Cette fiction historique s'adresse à un large public y compris des adolescents par son côté romantique – une histoire d'amour doublée d'un zest de suspens - qui vient adoucir l'intérêt principal du livre ; la vie des faussaires au sein des réseaux de Résistance sous l'Occupation. L'écriture est simple, facile à lire, dommage d'y trouver des fautes d'impression, on regrette le temps où l'oeil du correcteur remplissait son office. Si l'écriture est fluide, agréable, nous sommes loin de la plume de Sorj Chalandon lorsqu'il évoque dans « Enfant de salaud » son reportage sur « Les Enfants d'Izieu » mais le récit retient l'attention par son côté didactique basé sur des faits réels. Je me suis laissée happer par les aventures d'Eva qui oeuvre contre l'effacement de tout un peuple. Ce livre a le mérite de porter à notre connaissance, les méthodes employées par les faussaires, leur créativité alors qu'ils étaient sans ressource, démuni de tout matériel et crevant la faim.

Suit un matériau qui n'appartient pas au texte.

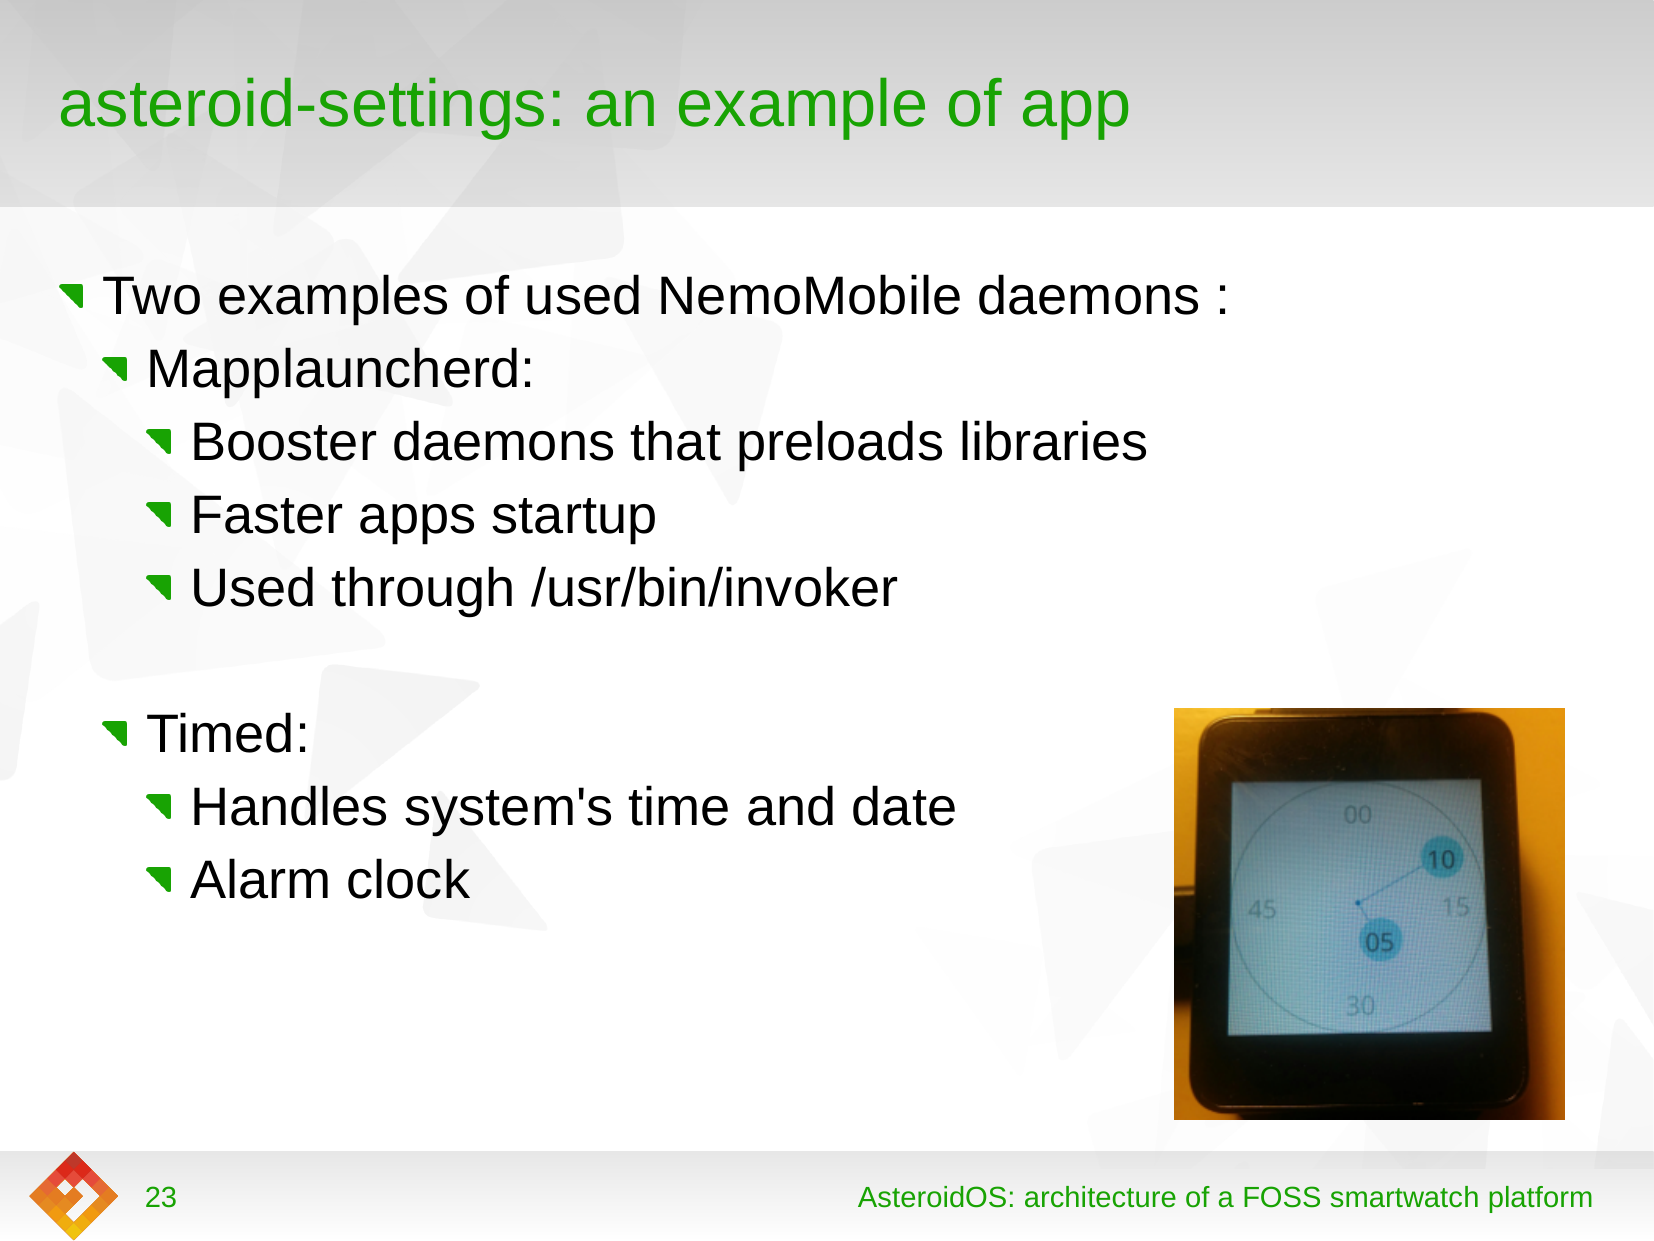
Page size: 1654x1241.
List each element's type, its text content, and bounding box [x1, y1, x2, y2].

title asteroid-settings: an example of app [59, 29, 1595, 178]
picture [0, 0, 783, 931]
list Two examples of used NemoMobile daemons : Mapplauncherd: Booster daemons that preloads libraries Faster apps startup Used through /usr/bin/invoker Timed: Handles system's time and date Alarm clock [59, 265, 1595, 1056]
picture [915, 548, 1654, 1169]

Eva symbolise toutes ces personnes qui, au péril de leur vie, bravant tous les interdits, se sont mises au service de ceux qui étaient destinés à mourir dans les chambres à gaz, ou dans les camps, qu'ils soient Juifs ou Résistants, en leur procurant une nouvelle identité tout en élaborant un système préservant leur ancienne identité au nez et à la barbe des nazis.

Kristin Harmel a effectué un travail considérable de recherches afin d'écrire ce récit qui met à l'honneur toute une foule de personnes dont les noms nous sont inconnus encore aujourd'hui, des soldats de l'ombre, luttant en leur âme et conscience.

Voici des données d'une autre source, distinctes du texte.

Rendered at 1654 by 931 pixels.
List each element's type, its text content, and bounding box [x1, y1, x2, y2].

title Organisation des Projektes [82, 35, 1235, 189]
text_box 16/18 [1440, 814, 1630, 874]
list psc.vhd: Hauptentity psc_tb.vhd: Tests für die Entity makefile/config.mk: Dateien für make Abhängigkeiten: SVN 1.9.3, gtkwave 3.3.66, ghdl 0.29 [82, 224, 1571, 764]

J'ignorais totalement que le Musée d'Art et d'Histoire du Judaïsme leur avait consacré, auxdits faussaires, une exposition il y a quelque temps. Ce devait être passionnant, chaque individu apportant ses connaissances, son habileté afin de contourner les difficultés techniques : le papier, les tampons, les photos, les identités, tout était parfaitement pensé.

Je termine avec un clin d'oeil à Francine et à Pierre qui m'ont parlé de ce livre – ils se reconnaitront !

Note de l'auteure : Ce contexte est l'occasion de raconter une histoire inspirée en partie de : la vie d'Adolfo Kaminsky et Oscar Rosowsky, deux jeunes Juifs devenus faussaires par nécessité – un peu comme la jeune Eva dans « le Livre des noms oubliés » - héros ayant permis de sauver la vie de milliers de gens innocents. Kaminsky a échappé de justesse à la déportation avant de devenir un des faussaires principaux de la Résistance à Paris. Bien qu'adolescent à l'époque, on estime que quatorze mille personnes ont échappé à un sort terrible grâce à lui. Oscar Rosowsky dont Peter Grose raconte l'histoire dans « A Good Place to Hilde », avait dix huit ans en 1942 lorsqu'il a dû s'enfuir. Par chance, il s'est retrouvé au Chambon-sur-Lignon, ce petit village de Haute-Loire où se sont cachées des milliers de personnes recherchées par les nazis dont nombre d'enfants seuls. Comme Eva, Rosowsky a commencé par produire des papiers d'identité pour sa mère et lui, avant de développer de nouvelles méthodes plus rapides et efficaces et d'en faire profiter les autres. A la fin de la guerre, il avait aidé à sauver trois mille cinq cents Juifs.